Keeping a literary magazine going is tough, Fogarty conceded — hence the longevity challenge faced by many such publications.
‘Cease and desist’
That’s one reason Fogarty gave his okay to his advisee Ben Zitsman, a 2020 graduate of the college, to set up a foundation to raise funds for the magazine.
Ohio Secretary of State filings show that Zitsman’s father, Howard Zitsman, served as agent to incorporate a nonprofit corporation called the Antioch Review Foundation on Aug. 1. Ben Zitsman, Fogarty and longtime Review advisory board member Gordon Lish are listed as the incorporators.
According to draft documents for the foundation shared by Zitsman with the News, the organization’s purpose “is to raise funds for the Antioch Review, disburse them, manage its budget, and act as employer to the staff of the Antioch Review.”
Those activities would effectively displace Antioch College in its current role, Zitsman openly acknowledged.
“I told Bob I think the Review needs some independence from Antioch,” Zitsman said, recalling a conversation from the spring.
The incorporation of the Antioch Review Foundation drew a swift response from Sharen Neuhardt, an Antioch trustee who in recent months has served the college as senior vice president of operations.
“No one other than the College has rights in the Antioch Review name and you should cease any use of that name,” she wrote in an email shared with the News by Zitsman.
The email also directs Zitsman to “immediately cease and desist any actions relating to the Review,” referencing prior conversations between Zitsman and college faculty about plans for the Review. Zitsman said he followed the letter’s direction.
“I ceased and desisted,” he said.
As part of his effort to establish the foundation, Zitsman also had previously contacted literary figures including poets Billy Collins and Ilya Kaminsky to solicit their participation as foundation editorial advisory board members. According to emails provided by Zitsman to the News, both authors assented.
Zitsman said in doing so he was acting in the capacity of the Review’s “managing editor,” a title Fogarty had given him. Fogarty confirmed this, explaining the title referred to Zitsman’s role in “promoting” the Review. Zitsman does not appear on the Review’s current masthead.
Another complication arose in September, when Review office manager Dunlevy initiated college disciplinary proceedings against Zitsman for several alleged violations, including misrepresenting his role in the Review. A disciplinary hearing took place on Oct. 15, and a decision was handed down on Oct. 23. The decision found Zitsman “not responsible” for violating any community standards, according to a copy of the decision Zitsman provided to the News.

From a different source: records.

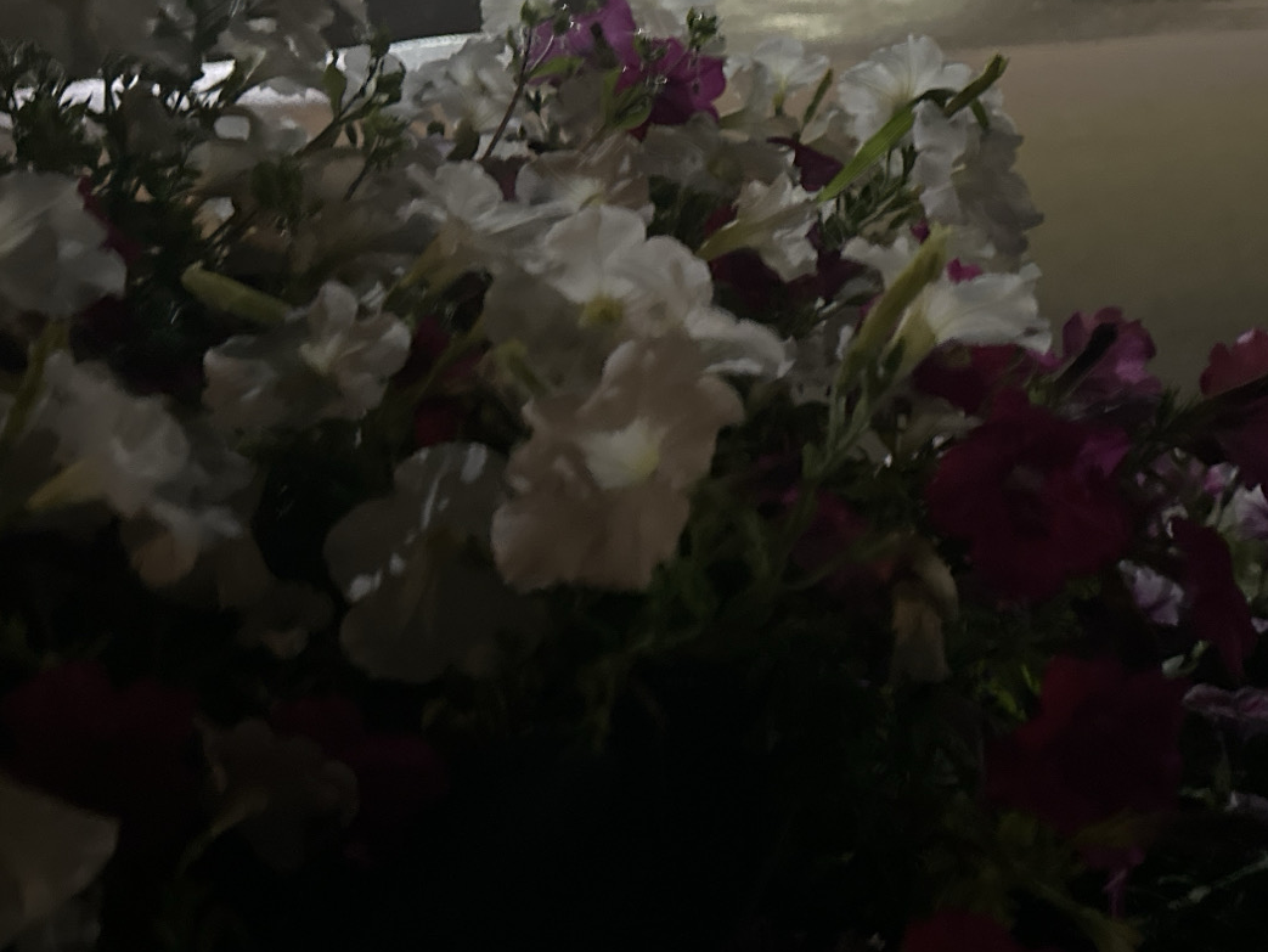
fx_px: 1686
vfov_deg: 30.8
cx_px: 943
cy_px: 198
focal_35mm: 46
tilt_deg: -15.6
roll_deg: +2.0
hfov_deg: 40.1
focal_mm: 6.86
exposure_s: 1/21
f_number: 1.78
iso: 2000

The wording of the decision sheds light on the confused atmosphere surrounding the Review during recent months.
“[Y]ou were found not responsible for violating this standard [misrepresentation] both given the lack of clarity at the time surrounding the legitimacy of claims about the lines of authority concerning the Antioch Review, and given your subsequent actions once the Cease and Desist letter was received.”
Whether the “lines of authority” have any further clarity now is itself unclear. The Review’s future is in the hands of an “ad hoc committee,” according to Vice President of Academic Affairs Kevin McGruder, one of the senior administrators contacted by the News and a member of the committee. The group doesn’t have a single head, McGruder added, declining further comment.

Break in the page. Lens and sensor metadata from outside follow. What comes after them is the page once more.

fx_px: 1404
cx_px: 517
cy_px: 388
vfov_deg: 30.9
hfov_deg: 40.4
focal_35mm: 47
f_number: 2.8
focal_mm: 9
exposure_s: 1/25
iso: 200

After 43 years at the helm of the Review, Fogarty told the News he is ready to step down and is “not necessarily” interested in naming any individual as his successor.
Rather, he seeks what he sees as a simpler assurance — that the Review will persist as “a magazine that has quality, character and has a history,” and will be run in a manner consistent with that legacy.
“I want the college to indicate that it is willing to support the Antioch Review as a literary magazine,” he said.
It’s an indication he has yet to receive.